Parfois avancés comme une solution pour gagner du temps, les projets de géo-ingénierie ont déjà fait l'objet de mises en garde par les scientifiques alertant sur les dangers qui y sont associés. L'idée serait d'ajouter intentionnellement des aérosols dans la stratosphère pour ainsi renvoyer une partie des rayons du soleil. Plus précisément, l'un de ces projets consisterait à injecter des milliards de particules de soufre dans la couche supérieure de l'atmosphère. Ces technologies reproduiraient en quelque sorte une éruption volcanique similaire à celle du Pinatubo aux Philippines en 1991, qui avait abaissé la température de 1°C. Mais une injection de particules dans l'atmosphère « pourrait avoir pour conséquence une grave baisse du niveau de l'ozone », met en garde John Pyle, cop-président du panel scientifique qui travaille sur l'ozone pour le compte de l'ONU. D'autant que le niveau d'ozone a été affecté pendant les années qui ont suivi, remarque-t-il, alertant sur le fait qu'« il y a beaucoup d'incertitudes ».
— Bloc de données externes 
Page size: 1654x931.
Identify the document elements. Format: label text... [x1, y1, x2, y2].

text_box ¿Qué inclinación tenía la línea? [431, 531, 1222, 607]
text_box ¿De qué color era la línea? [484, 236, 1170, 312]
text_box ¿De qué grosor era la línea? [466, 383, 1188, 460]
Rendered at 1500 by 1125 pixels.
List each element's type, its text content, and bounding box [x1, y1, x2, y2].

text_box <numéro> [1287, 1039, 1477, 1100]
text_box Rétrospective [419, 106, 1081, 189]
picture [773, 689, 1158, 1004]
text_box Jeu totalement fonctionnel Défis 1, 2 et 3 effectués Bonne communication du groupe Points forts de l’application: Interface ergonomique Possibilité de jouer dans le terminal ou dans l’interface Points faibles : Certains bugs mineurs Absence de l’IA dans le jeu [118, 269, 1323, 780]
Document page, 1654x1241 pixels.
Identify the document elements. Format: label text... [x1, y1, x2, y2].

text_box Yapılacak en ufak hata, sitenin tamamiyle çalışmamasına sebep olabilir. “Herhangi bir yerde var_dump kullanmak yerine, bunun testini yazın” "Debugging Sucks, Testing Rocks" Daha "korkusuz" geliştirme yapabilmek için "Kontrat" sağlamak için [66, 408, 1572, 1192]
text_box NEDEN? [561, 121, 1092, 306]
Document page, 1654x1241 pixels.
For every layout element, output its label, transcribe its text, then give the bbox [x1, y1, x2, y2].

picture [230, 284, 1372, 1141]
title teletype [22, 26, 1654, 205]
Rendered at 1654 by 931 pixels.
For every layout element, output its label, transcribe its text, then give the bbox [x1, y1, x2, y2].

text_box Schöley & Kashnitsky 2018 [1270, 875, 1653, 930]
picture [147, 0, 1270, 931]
Une modification intentionnelle des rayonnements solaires pourrait, par exemple, perturber le régime des moussons en Asie du Sud et dans l'ouest de l'Afrique et détruire ainsi les cultures dont des centaines de millions de personnes dépendent, selon des études déjà publiées. Et si la modification des rayonnements prenait fin « pour une raison quelconque, il est très probable que la température de la surface augmenterait rapidement », estime le Giec.
Un injection de particules au-dessus de l'Antarctique a été simulée, avec des résultats mitigés. Cela permettrait certes de réduire la température mondiale de 0,5°C sur vingt ans, mais le trou de la couche d'ozone retournerait à des niveaux proches de ceux des années 1990. « La chose la plus simple à faire est d'arrêter de relâcher des gaz à effet de serre dans l'atmosphère », conclut John Pyle, admettant que « c'est difficile ».